Starting at the line below that contains "What is the difference" and continuing through the last line, lay out the lines as a Markdown table with the columns Row and Line, skipping blank lines and leaving out the pictures.
--- Material provided Enclosed Below ---
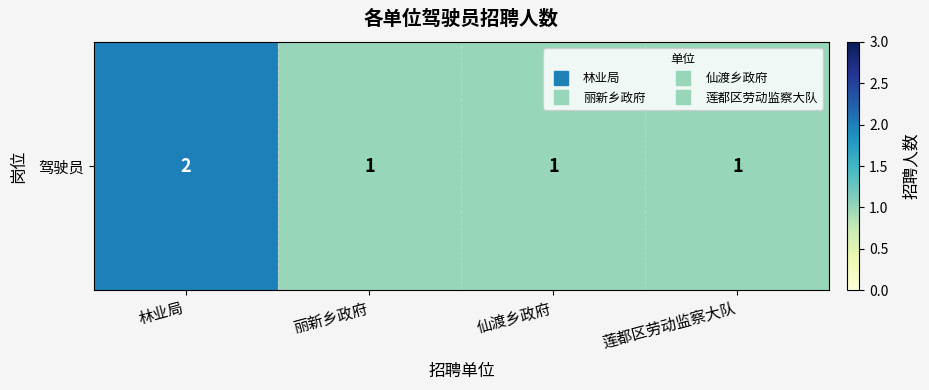

What is the ratio of the value at 仙渡乡政府 to the value at 丽新乡政府?

1.0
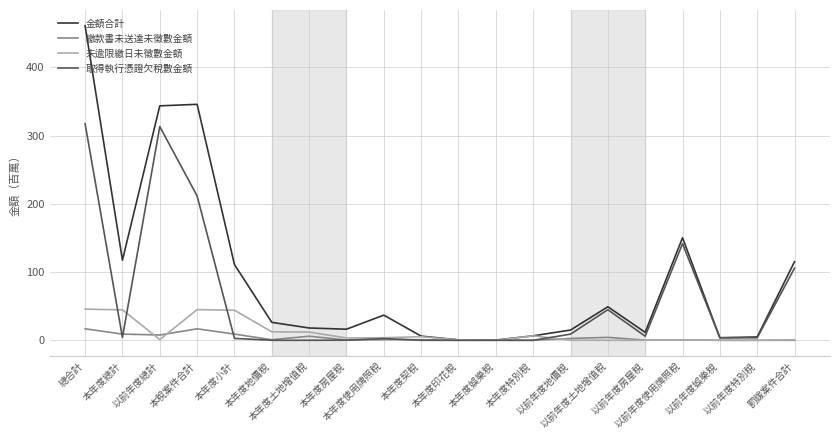

What is the difference between the highest and lowest values at 以前年度土地增值稅?

49.1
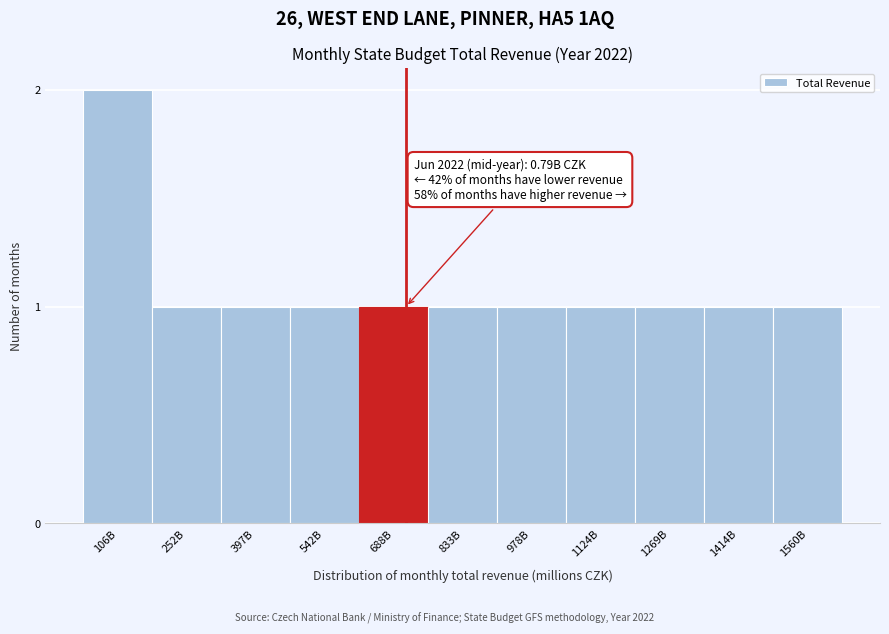

Reading left to right, transcribe all the data shown in this chart.

106B=2	252B=1	397B=1	542B=1	688B=1	833B=1	978B=1	1124B=1	1269B=1	1414B=1	1560B=1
--- End of Enclosed Material provided ---
### Result of the exercise:
| Row | Line |
|---|---|
| 1 | What is the difference between the highest and lowest values at 以前年度土地增值稅? |
| 2 | 49.1 |
| 3 | Reading left to right, transcribe all the data shown in this chart. |
| 4 | 106B=2	252B=1	397B=1	542B=1	688B=1	833B=1	978B=1	1124B=1	1269B=1	1414B=1	1560B=1 |